Директор амстердамского музея говорит, что проблема «Жизни? или Театра?» состоит в том, что ее не с чем сравнивать; в мировой живописи у нее почти нету соответствий. Одиночество этой работы (и ее неполная, условная доступность) странным образом совпадает с приливом массового интереса к истории, которая в ней рассказывается; художница оказывается еще одной иконой коллективного страдания, важной фигурой , сценарной заявкой для голливудского фильма, но не из-за того, что она сделала, а из-за того, что сделали с ней.
Тут впору вовсе уклониться от рассказа о ней, но уклоняться некуда; хотелось бы говорить о зингшпиле, его сложности и блеске, словно он никак не связан с историей своей создательницы, да, видно, нельзя никак. Видимо, что-то есть в характере самой работы, заставляющее искать для нее разного рода фильтры, облегчающие прочтение, и тут же с негодованием их отметать. Нет, это не автобиография, хотя страх как на нее похоже. И не сеанс аутотерапии, свидетелями которого мы оказались, не попытка справиться с травмой (хотя о том, что эта работа не цель, а средство, неоднократно говорит сама Шарлотта). Это даже не антинацистский текст — нацисты «Жизни? или Театра?» смешны и страшны не больше, чем другие участники общего действа. «Я была каждым из них», — утверждает Автор.
Но и это, конечно, неправда. Все названное и неназванное здесь присутствует: и травматическое письмо, и то, что можно назвать женской оптикой, и метка Катастрофы, и детское магическое мышление — как нарисую, так и будет. Сами по себе все способы прочтения разумны и обоснованы; то, что здесь мешает, — несоответствие масштаба зингшпиля и его рецепции. Пошарим в архивах мужского мира, представим себе, что весь корпус текстов, интерпретирующих «В поисках утраченного времени», сводится к прустовской биографии: Пруст и еврейство, Пруст и гомосексуальность, Пруст и туберкулез. Вещь, задуманная и сделанная Шарлоттой Саломон, гораздо больше своих отражений.

Задание
Продолжите отрывок о работе Шарлотты Саломон «Жизнь? или Театр?», начав сразу после его последнего предложения.

Исходные данные
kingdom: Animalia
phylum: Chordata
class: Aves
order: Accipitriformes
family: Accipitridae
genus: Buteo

==

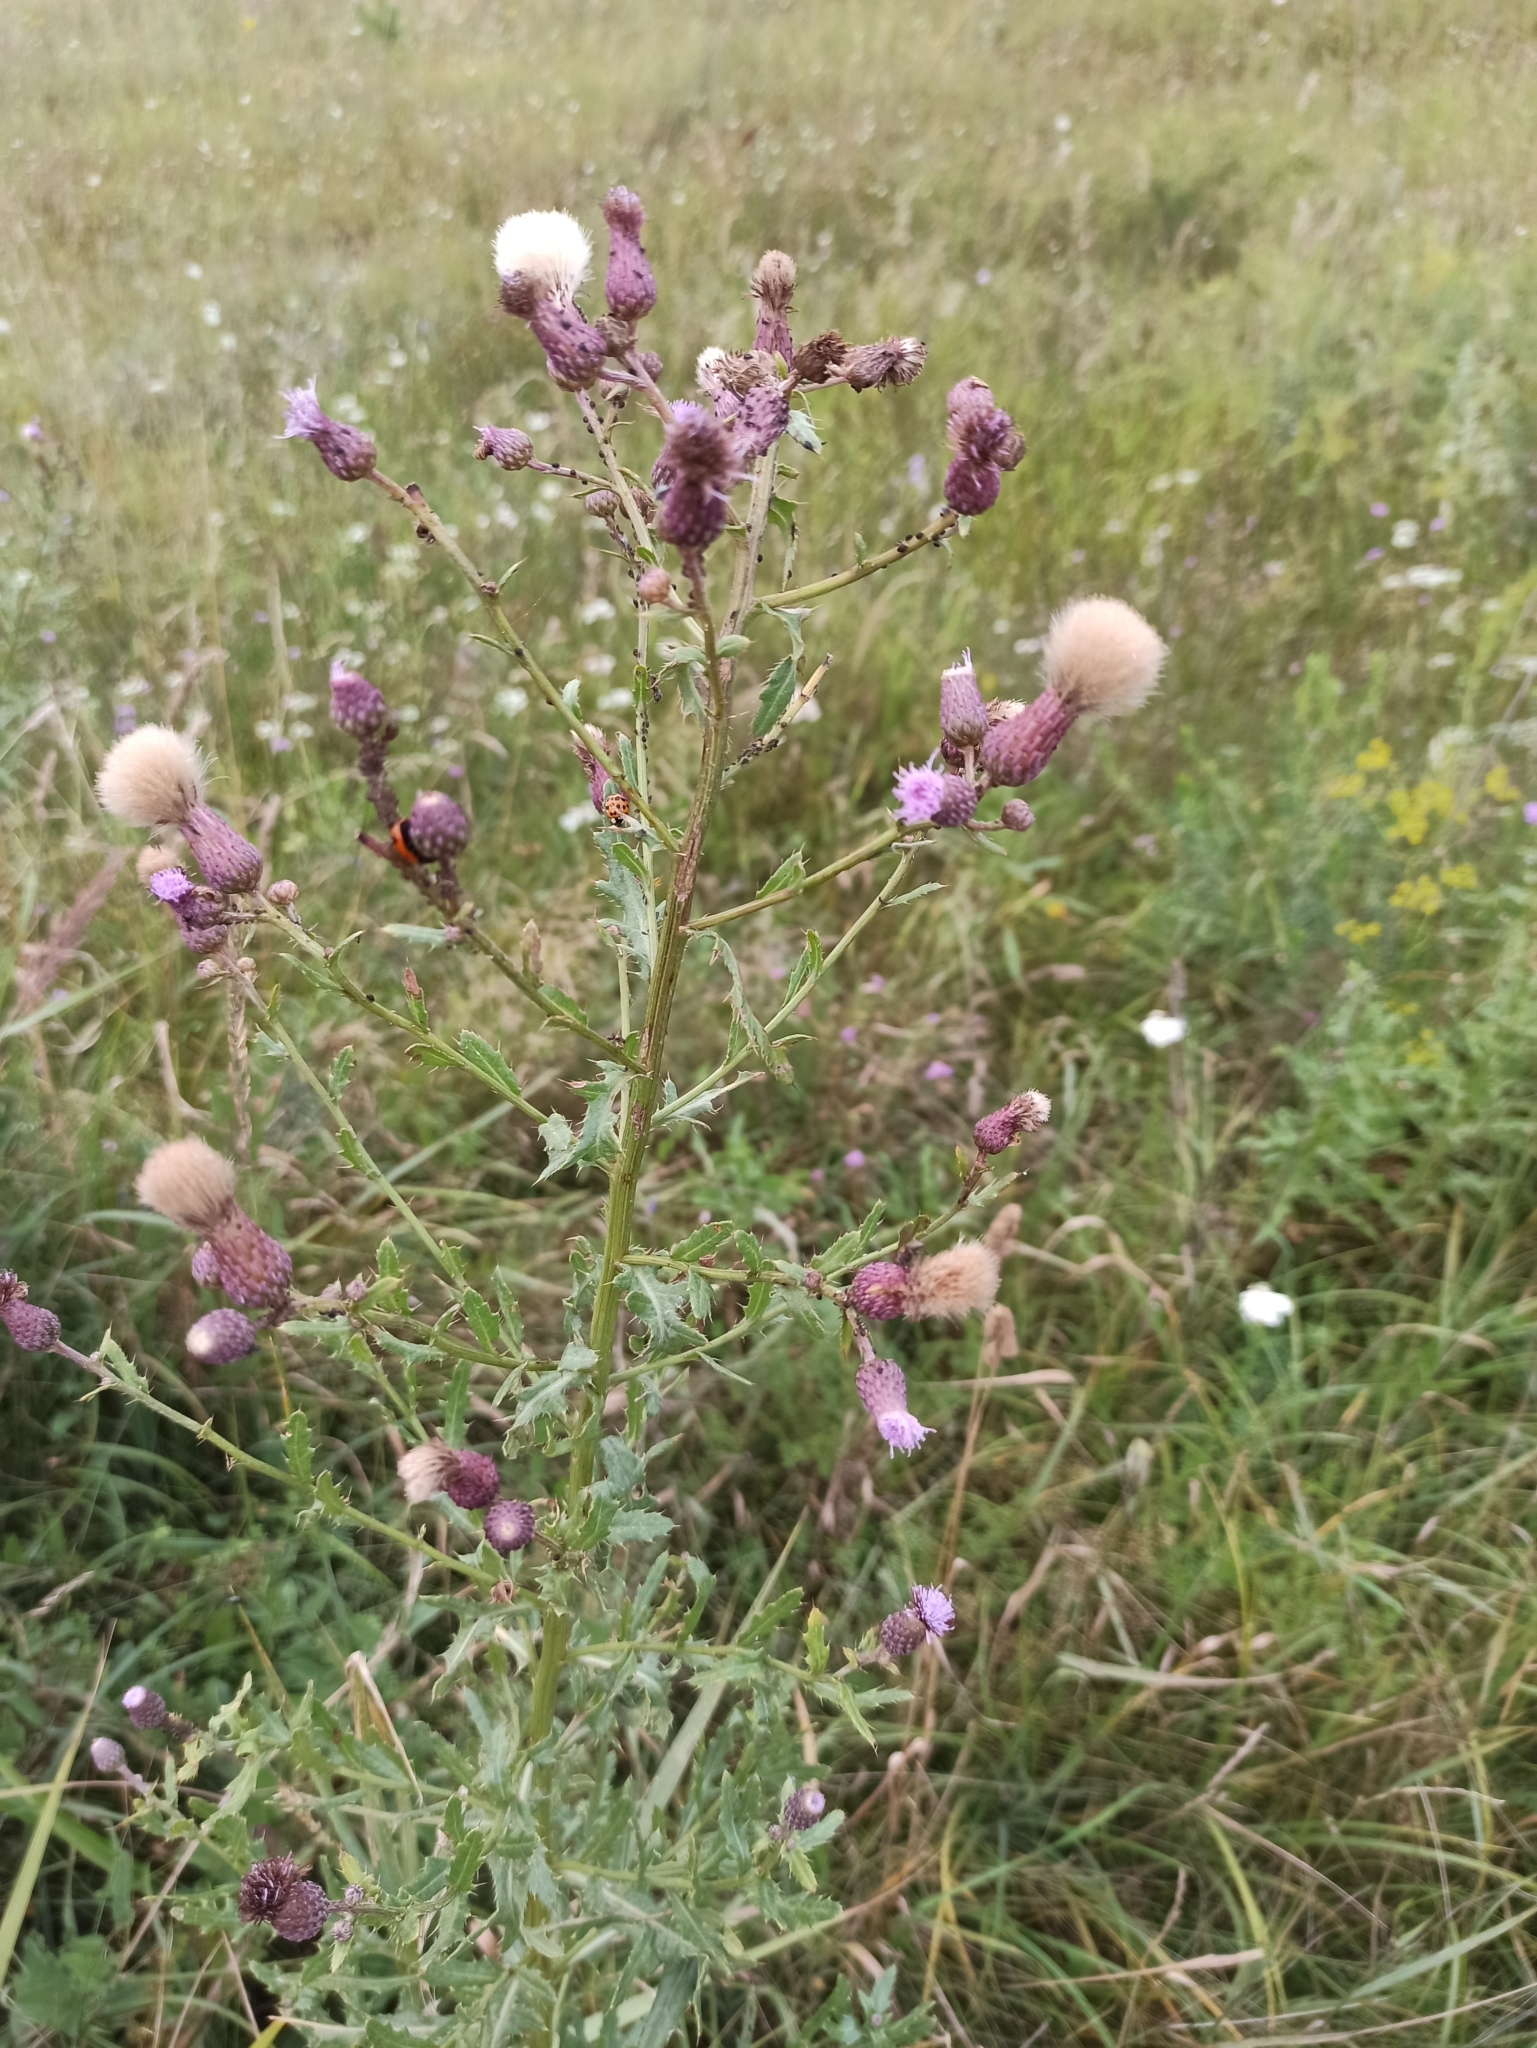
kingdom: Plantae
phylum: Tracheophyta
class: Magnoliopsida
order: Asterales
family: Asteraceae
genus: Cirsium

Результат
Гигантский, невоспроизводимый проект, для которого нужен был бы отдельный музей, но и там не разместить всё, как надо; огромная книга, какая не влезет ни в одну сумку; текст, на который нужны часы и дни — не линеарного чтения, но медленного рассматривания; все это ужасно неудобно для окружающих. Мешает все, в первую очередь интенсивность этой работы: «теснота ряда», пользуясь тыняновским словом, затрудняет даже не понимание, а простое потребление этой модернистской оперетты. Впрочем, модернистской ли? То, как Саломон смешивает живописные техники, способы видеть, правила игры, сегодня выглядит современней, чем в 1940-х, когда художника делала манера . Если видеть ее гуаши, как они выставлены сегодня — два-три листа в каталоге, один стенд в музейной экспозиции, находишь сходство с теми или иными образцами; на длинной дистанции становится ясно, как она с этими образцами обошлась. Она подражает не Модильяни или Шагалу, а современности как таковой, словно та сводится к набору красок или каталогу приемов; ее полифонический текст с десятками голосов и музыкальных фрагментов — еще и парад уходящей визуальности, последний смотр того, как это делалось в эпоху дегенеративного искусства .
Тут нужен другой глагол; она не подражает, а использует — аппроприируя не манеру, а систему, переваривая ее и оставаясь узнаваемой. Когда смотришь листы «Жизни? или Театра?» подряд, а это длинный процесс, как идти через лесную гущу, начинает казаться, что нету способа, которым она не владела бы, и что ее задача при этом — вовсе разучиться рисовать. Это описывает Жаклин Роуз в блестящем эссе о Саломон; краска всегда перехлестывает за край, изнутри раздвигая контуры, словно у происходящего нету границ; «каждое из живописных изображений по-прежнему кажется наброском или вариантом себя самого».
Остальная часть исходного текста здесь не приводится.